Extend the mailing-list reply about cardinality estimates for the letter_bin query, picking up after its final sentence.

#### [Extract]

---

Re: Better cardinality estimate when dialing optimizer_features_enable back

From: Neil Kodner <>
Date: Tue, 24 Nov 2009 15:12:01 -0500
Message-ID: <>

Sorry, I fixed permissions on the two google spreadsheets.

Here's the histogram

and the table/index/column stats

To answer your initial question, I think index access does in fact make sense. I'm retrieving anywhere from one to a thousand rows from letter_bin per call. This query is executed thousands of times as part of a batch job.

As a frame of reference, the table represents letters being mailed to an employer(prty_id), for every employee. There are many small businesses  each having a few rows. There are medium and large businesses that have many rows. And finally there are employment agencies which have a LOT of rows. Hopefully this explains the distribution of data.

---

#### [Data supplied]
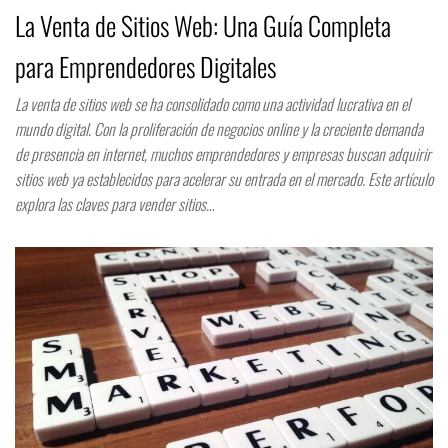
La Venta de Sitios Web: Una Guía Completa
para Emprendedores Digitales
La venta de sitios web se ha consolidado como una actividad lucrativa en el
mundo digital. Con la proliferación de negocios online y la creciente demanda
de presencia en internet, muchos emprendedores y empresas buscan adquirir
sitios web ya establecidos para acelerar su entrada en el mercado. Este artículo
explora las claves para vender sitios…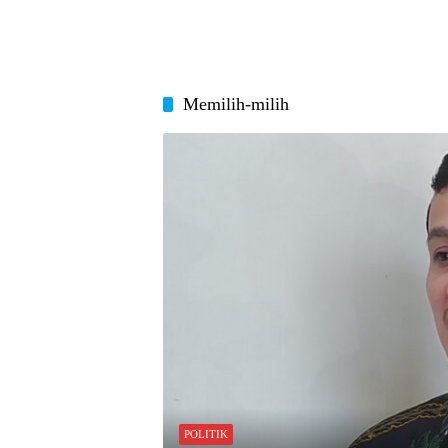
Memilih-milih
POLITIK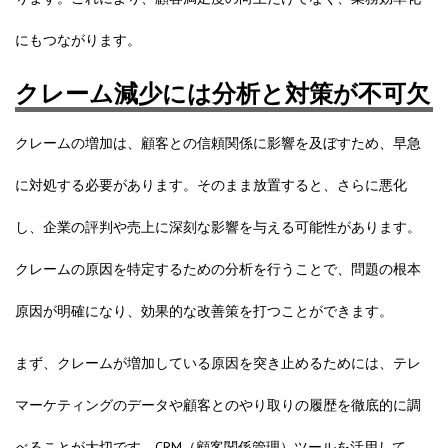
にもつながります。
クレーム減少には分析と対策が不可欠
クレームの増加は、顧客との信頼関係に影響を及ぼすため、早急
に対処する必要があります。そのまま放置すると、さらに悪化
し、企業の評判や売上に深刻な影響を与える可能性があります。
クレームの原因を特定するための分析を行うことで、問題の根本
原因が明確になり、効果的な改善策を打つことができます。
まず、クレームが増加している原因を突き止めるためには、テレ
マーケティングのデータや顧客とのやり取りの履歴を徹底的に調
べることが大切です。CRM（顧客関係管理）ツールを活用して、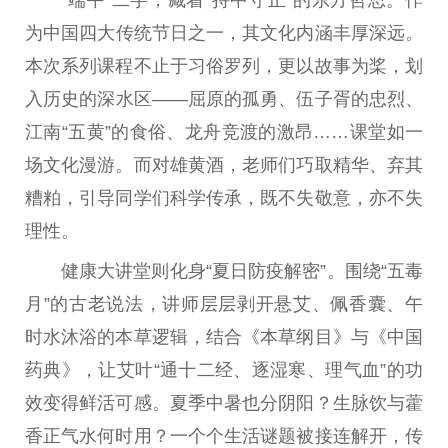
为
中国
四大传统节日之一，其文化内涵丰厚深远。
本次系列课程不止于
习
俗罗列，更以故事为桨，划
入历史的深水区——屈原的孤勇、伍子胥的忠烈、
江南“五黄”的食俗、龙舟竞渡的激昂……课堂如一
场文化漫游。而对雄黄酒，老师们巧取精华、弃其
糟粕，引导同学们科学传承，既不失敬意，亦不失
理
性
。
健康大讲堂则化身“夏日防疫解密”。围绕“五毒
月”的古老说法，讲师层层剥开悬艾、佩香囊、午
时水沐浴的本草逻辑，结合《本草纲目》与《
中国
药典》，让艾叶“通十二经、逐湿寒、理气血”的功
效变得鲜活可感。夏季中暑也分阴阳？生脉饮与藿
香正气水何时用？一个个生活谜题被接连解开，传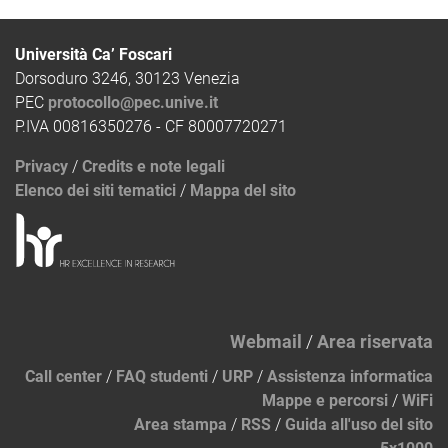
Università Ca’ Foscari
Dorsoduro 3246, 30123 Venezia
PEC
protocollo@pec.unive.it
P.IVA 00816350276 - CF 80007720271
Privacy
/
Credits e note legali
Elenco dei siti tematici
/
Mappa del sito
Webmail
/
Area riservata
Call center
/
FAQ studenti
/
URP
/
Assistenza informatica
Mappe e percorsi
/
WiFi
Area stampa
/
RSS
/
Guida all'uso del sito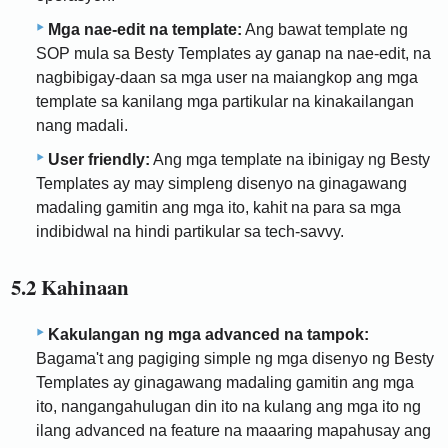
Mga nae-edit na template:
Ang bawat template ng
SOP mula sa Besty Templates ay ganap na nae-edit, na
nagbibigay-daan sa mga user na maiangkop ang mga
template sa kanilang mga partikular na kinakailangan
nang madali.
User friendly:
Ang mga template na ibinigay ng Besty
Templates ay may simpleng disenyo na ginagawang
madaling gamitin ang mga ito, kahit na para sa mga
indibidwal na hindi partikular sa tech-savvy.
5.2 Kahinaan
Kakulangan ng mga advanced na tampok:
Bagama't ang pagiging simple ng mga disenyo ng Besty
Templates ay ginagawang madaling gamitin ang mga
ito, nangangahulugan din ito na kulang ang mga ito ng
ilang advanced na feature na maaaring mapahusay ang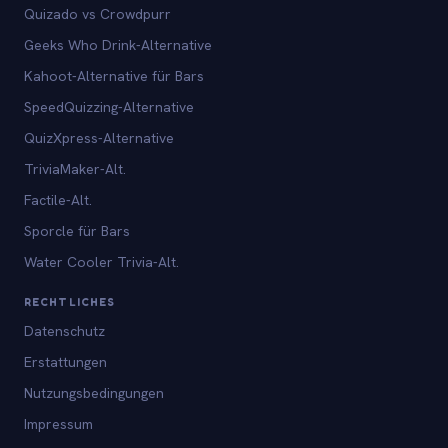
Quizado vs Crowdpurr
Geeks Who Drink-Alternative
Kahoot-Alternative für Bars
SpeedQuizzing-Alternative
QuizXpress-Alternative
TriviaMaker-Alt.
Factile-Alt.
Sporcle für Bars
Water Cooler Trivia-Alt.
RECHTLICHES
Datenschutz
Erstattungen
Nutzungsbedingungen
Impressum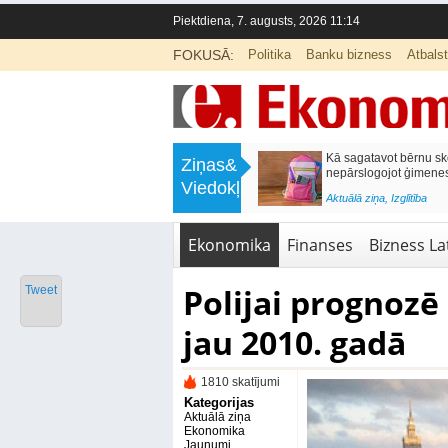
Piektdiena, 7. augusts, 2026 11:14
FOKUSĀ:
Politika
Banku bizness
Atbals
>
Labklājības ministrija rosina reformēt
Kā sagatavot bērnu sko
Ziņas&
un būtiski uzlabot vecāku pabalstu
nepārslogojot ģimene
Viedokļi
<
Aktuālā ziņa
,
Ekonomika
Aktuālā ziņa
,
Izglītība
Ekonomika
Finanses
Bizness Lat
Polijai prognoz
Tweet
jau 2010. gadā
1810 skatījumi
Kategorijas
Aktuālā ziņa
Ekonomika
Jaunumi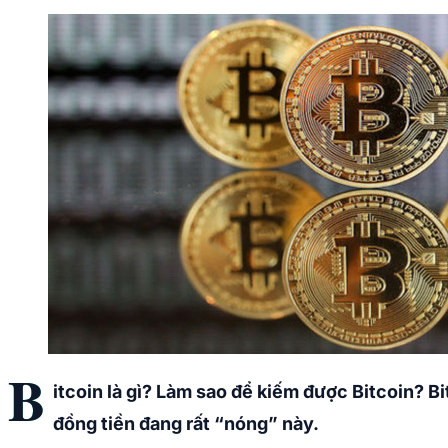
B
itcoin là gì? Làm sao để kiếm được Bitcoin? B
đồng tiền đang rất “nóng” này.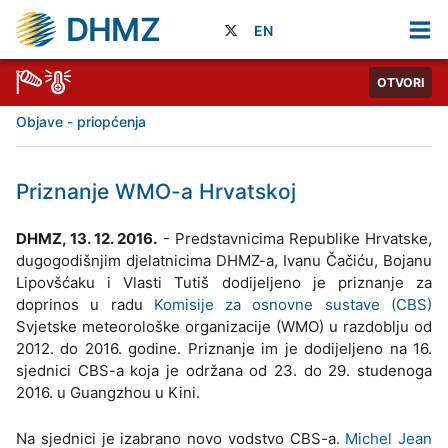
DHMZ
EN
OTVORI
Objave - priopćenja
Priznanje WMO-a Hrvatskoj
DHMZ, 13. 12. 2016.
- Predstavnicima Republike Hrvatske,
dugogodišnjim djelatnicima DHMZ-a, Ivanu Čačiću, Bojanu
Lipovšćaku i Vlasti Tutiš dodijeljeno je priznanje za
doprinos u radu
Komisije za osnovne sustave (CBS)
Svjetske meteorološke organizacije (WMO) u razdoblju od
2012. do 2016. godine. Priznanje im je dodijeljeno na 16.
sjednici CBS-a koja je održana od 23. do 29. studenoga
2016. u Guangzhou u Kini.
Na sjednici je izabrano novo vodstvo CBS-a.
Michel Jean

---

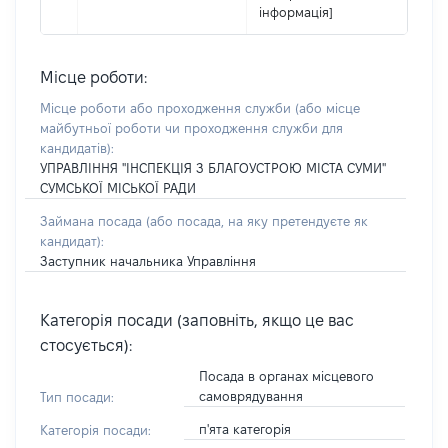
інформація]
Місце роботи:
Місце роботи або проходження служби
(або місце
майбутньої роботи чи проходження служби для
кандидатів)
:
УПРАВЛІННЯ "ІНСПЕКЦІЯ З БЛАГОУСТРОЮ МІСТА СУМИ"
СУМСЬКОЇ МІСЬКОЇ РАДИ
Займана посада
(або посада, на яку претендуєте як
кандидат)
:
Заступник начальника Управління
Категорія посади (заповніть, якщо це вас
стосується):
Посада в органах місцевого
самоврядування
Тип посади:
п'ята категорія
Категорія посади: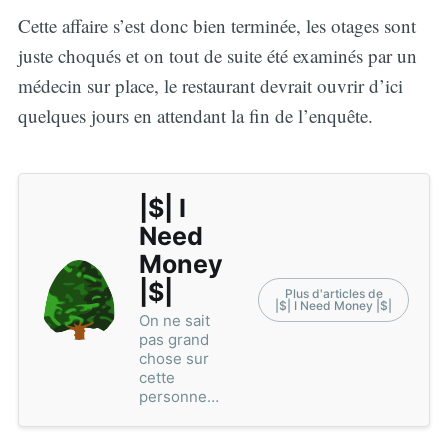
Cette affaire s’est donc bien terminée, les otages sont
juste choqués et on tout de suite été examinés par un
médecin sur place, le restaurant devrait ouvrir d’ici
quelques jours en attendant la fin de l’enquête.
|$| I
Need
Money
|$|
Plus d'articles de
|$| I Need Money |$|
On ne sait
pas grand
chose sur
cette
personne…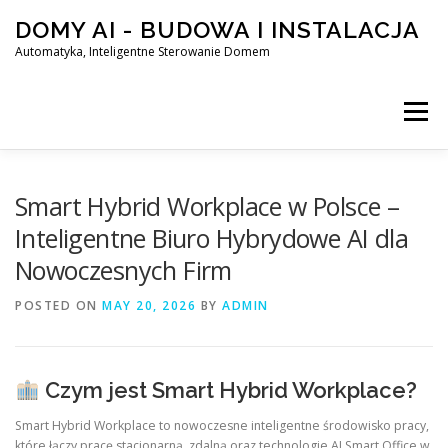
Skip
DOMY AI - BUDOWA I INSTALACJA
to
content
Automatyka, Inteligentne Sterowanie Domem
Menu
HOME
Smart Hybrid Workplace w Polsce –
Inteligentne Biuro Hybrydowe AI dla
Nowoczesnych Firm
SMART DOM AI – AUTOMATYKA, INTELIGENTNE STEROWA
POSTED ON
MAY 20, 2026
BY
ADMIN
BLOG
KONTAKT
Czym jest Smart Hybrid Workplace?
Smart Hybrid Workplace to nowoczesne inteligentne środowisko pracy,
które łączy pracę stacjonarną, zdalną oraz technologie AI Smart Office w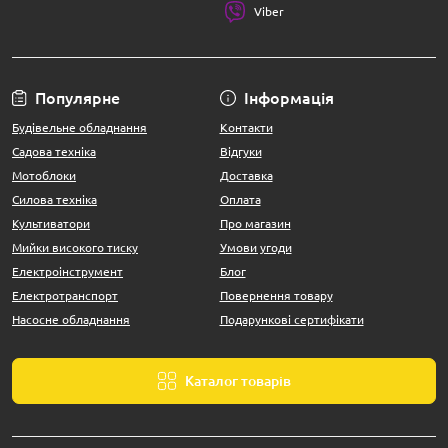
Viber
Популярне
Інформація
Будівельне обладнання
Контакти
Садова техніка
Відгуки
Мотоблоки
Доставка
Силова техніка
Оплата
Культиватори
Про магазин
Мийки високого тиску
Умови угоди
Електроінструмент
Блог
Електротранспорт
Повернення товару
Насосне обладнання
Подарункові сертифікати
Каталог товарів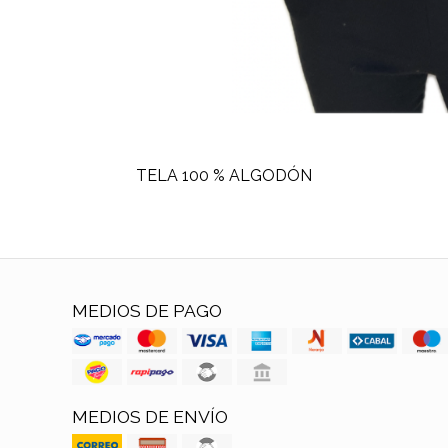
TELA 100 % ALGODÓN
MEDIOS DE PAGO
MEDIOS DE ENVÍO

---

#### [Task result]
As far as the transitive closure issue, there are also other queries which query letter_bin by party_id without the join to parties - those are affected as well. The cardinality is always incorrect for any query by letter_bin.party_id.

On Tue, Nov 24, 2009 at 2:56 PM, Randolf Geist <>wrote:

> > Here is the histogram on letter_bin.prty_id
> >
> >
> > XV3RNdFVINlE&hl=en
> >
> > I've never manually crafted a histogram before.
> Neil,
> I can't access that Google spreadsheet - it tells me I lack privileges to
> do so.
> How many distinct values are in the column - how is the actual
> distribution?
> Are there values that are so rare that the index access makes actually
> sense? If not consider simply removing the histogram - or consider removing
> the index.
> Instead of fiddling with the histogram itself you can simply try to set the
> DENSITY manually of the column using DBMS_STATS.SET_COLUMN_STATS to the
> value currently shown in DENSITY - according to Alberto's post this should
> revert to the old density calculation using the DENSITY value (the new
> calculation ignores the value from the dictionary), but I haven't tested
> this recently myself. That should modify the cardinality estimate of
> unpopular column values.
> The plans that you've posted: There is transitive closure taking place on
> PRTY_ID between LETTER_BIN and PARTIES - which leads to the side effect that
> the optimizer removed the join condition between LETTER_BIN and PARTIES.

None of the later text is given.